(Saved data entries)
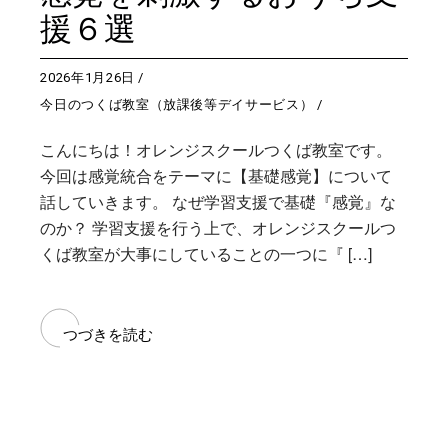
援６選
2026年1月26日
今日のつくば教室（放課後等デイサービス）
こんにちは！オレンジスクールつくば教室です。
今回は感覚統合をテーマに【基礎感覚】について
話していきます。 なぜ学習支援で基礎『感覚』な
のか？ 学習支援を行う上で、オレンジスクールつ
くば教室が大事にしていることの一つに『 […]
つづきを読む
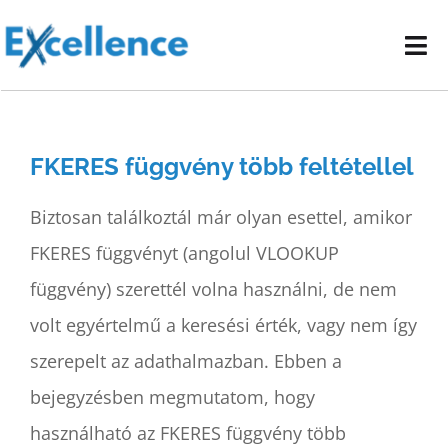
Kihagyás
Tog
Nav
Vállalati képzéseink
FKERES függvény több feltétellel
E-learning oktatóanyagok
Biztosan találkoztál már olyan esettel, amikor
Kapcsolat
FKERES függvényt (angolul VLOOKUP
függvény) szerettél volna használni, de nem
volt egyértelmű a keresési érték, vagy nem így
szerepelt az adathalmazban. Ebben a
bejegyzésben megmutatom, hogy
használható az FKERES függvény több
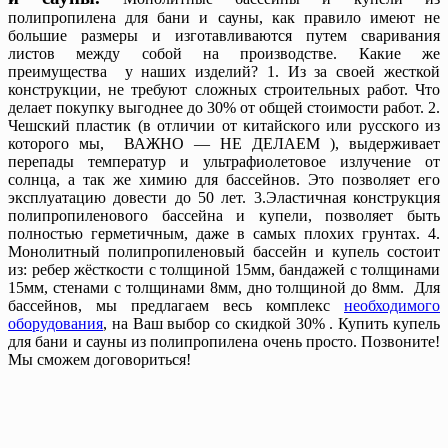
полипропилена для бани и сауны, как правило имеют не
большие размеры и изготавливаются путем сваривания
листов между собой на производстве. Какие же
преимущества у наших изделий? 1. Из за своей жесткой
конструкции, не требуют сложных строительных работ. Что
делает покупку выгоднее до 30% от общей стоимости работ. 2.
Чешский пластик (в отличии от китайского или русского из
которого мы, ВАЖНО — НЕ ДЕЛАЕМ ), выдерживает
перепады температур и ультрафиолетовое излучение от
солнца, а так же химию для бассейнов. Это позволяет его
эксплуатацию довести до 50 лет. 3.Эластичная конструкция
полипропиленового бассейна и купели, позволяет быть
полностью герметичным, даже в самых плохих грунтах. 4.
Монолитный полипропиленовый бассейн и купель состоит
из: ребер жёсткости с толщиной 15мм, бандажей с толщинами
15мм, стенами с толщинами 8мм, дно толщиной до 8мм. Для
бассейнов, мы предлагаем весь комплекс
необходимого
оборудования
, на Ваш выбор со скидкой 30% . Купить купель
для бани и сауны из полипропилена очень просто. Позвоните!
Мы сможем договориться!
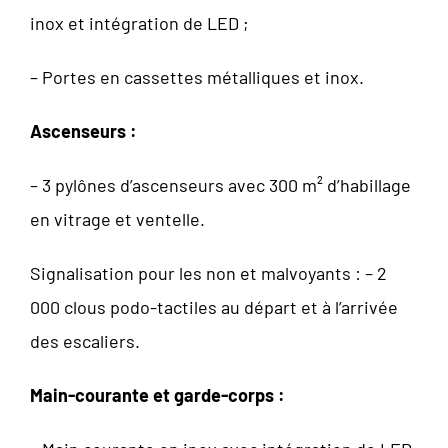
inox et intégration de LED ;
– Portes en cassettes métalliques et inox.
Ascenseurs :
– 3 pylônes d’ascenseurs avec 300 m² d’habillage
en vitrage et ventelle.
Signalisation pour les non et malvoyants : – 2
000 clous podo-tactiles au départ et à l’arrivée
des escaliers.
Main-courante et garde-corps :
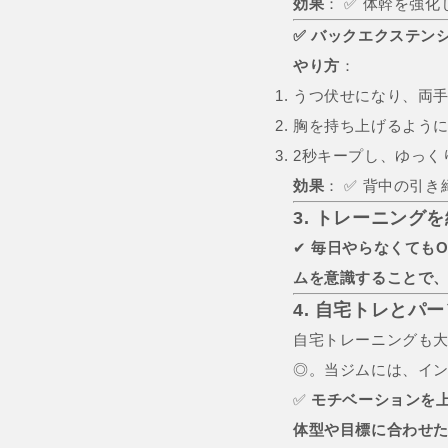
効果
： ✅ 体幹を強化
✅ バックエクステン
やり方
：
うつ伏せになり、両
胸を持ち上げるよう
2秒キープし、ゆっく
効果
： ✅ 背中の引き
3. トレーニング
✔
毎日やらなくてもO
ムを意識することで
4. 自宅トレとパ
自宅トレーニングも
◎。当ジムには、イ
✅
モチベーションを
体型や目標に合わせ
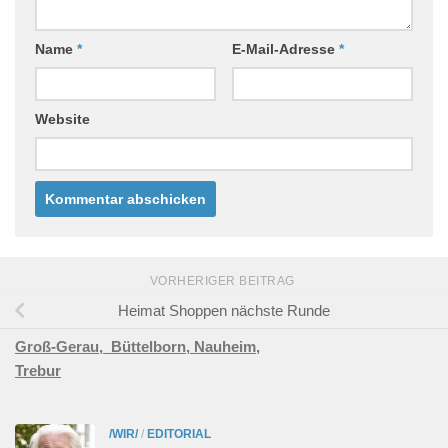
Name
*
E-Mail-Adresse
*
Website
VORHERIGER BEITRAG
Heimat Shoppen nächste Runde
Groß-Gerau,
Büttelborn,
Nauheim,
Trebur
/WIR/
/
EDITORIAL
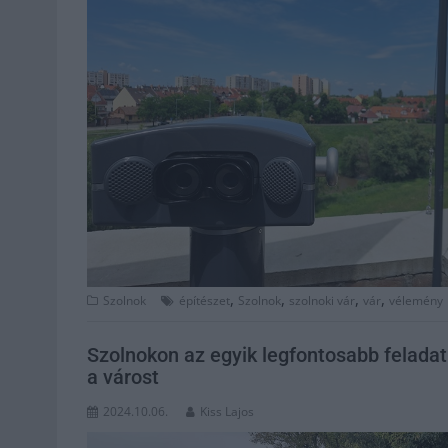
,
,
,
,
Szolnok
építészet
Szolnok
szolnoki vár
vár
vélemény
Szolnokon az egyik legfontosabb feladat
a várost
2024.10.06.
Kiss Lajos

TRY IT:
Could you retype exactly the lines above, starting at the line that contains "большие размеры и" and ending at the line that contains "полностью герметичным, даже", and nothing more?

RESPONSE TO THIS TASK:
большие размеры и изготавливаются путем сваривания
листов между собой на производстве. Какие же
преимущества у наших изделий? 1. Из за своей жесткой
конструкции, не требуют сложных строительных работ. Что
делает покупку выгоднее до 30% от общей стоимости работ. 2.
Чешский пластик (в отличии от китайского или русского из
которого мы, ВАЖНО — НЕ ДЕЛАЕМ ), выдерживает
перепады температур и ультрафиолетовое излучение от
солнца, а так же химию для бассейнов. Это позволяет его
эксплуатацию довести до 50 лет. 3.Эластичная конструкция
полипропиленового бассейна и купели, позволяет быть
полностью герметичным, даже в самых плохих грунтах. 4.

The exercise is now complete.